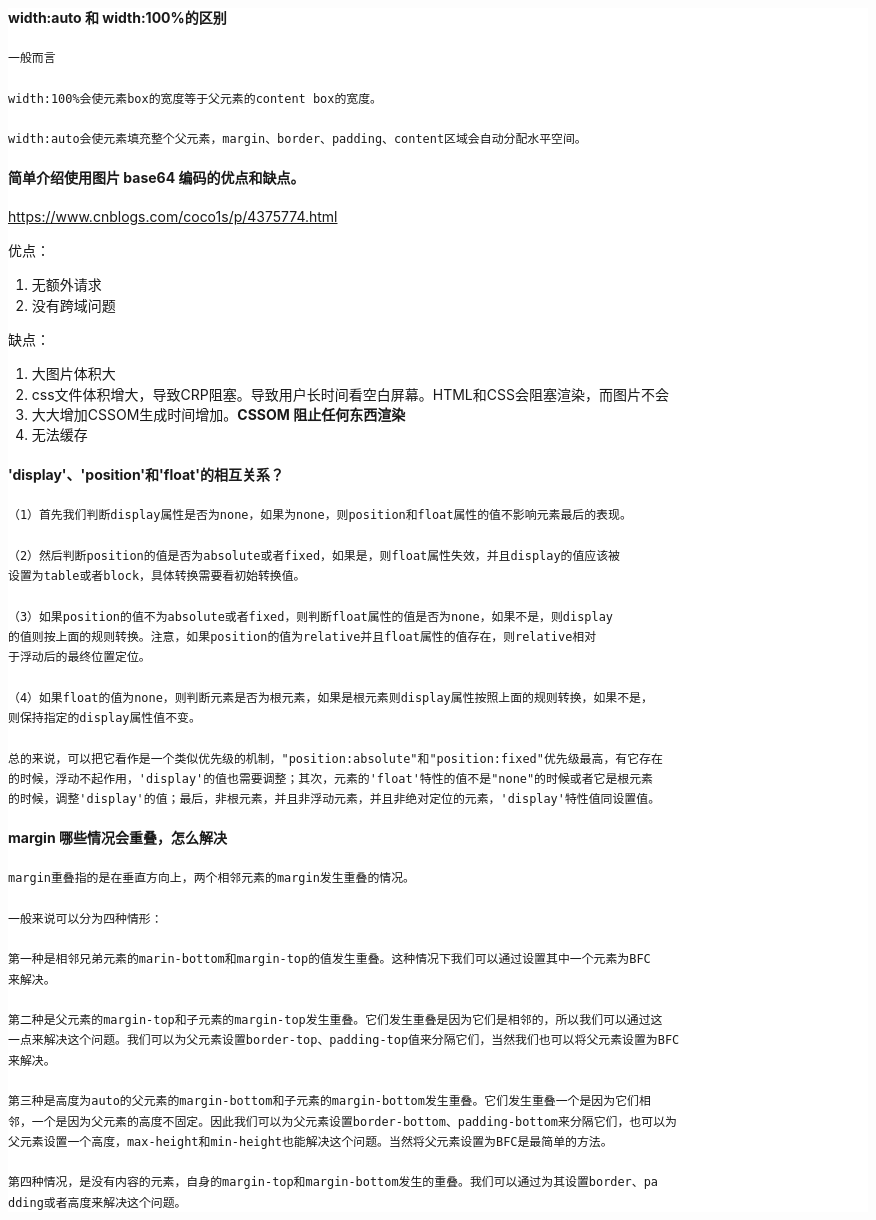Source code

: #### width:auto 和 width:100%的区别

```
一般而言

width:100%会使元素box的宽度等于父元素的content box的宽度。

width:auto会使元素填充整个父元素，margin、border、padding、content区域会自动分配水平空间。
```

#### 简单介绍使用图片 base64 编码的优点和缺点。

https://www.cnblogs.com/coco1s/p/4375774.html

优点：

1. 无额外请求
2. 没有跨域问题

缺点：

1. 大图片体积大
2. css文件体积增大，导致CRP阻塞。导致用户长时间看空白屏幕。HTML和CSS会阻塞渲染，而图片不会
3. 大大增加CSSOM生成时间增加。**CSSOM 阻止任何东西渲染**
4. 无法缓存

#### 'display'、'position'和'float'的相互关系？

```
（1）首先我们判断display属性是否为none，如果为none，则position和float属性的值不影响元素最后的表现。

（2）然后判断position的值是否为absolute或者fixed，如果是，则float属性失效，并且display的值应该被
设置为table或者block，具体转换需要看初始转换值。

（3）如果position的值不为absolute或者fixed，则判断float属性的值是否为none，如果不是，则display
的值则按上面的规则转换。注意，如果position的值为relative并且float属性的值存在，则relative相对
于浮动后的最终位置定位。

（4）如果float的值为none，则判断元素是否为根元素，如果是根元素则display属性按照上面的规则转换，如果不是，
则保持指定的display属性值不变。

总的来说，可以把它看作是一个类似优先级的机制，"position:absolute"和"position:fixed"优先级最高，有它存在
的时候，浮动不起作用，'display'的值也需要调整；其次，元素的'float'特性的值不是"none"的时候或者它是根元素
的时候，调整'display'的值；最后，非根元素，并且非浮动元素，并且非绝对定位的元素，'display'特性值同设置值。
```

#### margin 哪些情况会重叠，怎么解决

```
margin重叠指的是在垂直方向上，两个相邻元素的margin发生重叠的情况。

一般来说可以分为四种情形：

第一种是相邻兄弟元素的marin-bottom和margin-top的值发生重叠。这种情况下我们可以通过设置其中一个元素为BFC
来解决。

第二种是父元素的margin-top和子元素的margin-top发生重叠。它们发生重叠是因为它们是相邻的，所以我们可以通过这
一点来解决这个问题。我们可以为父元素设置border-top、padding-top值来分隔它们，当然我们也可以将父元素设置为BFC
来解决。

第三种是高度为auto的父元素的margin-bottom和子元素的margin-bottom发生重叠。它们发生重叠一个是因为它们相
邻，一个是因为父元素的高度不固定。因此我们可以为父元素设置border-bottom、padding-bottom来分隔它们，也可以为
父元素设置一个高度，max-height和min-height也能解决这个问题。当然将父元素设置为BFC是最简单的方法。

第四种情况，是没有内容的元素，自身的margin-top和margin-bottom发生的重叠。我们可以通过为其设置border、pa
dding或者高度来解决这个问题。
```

● ● ● ● ● ● ●

__TASK TO CARRY OUT__.
Scan the material above line by line and report how many lines contain the word "padding", nothing further.

__RESPONSE AREA__.
3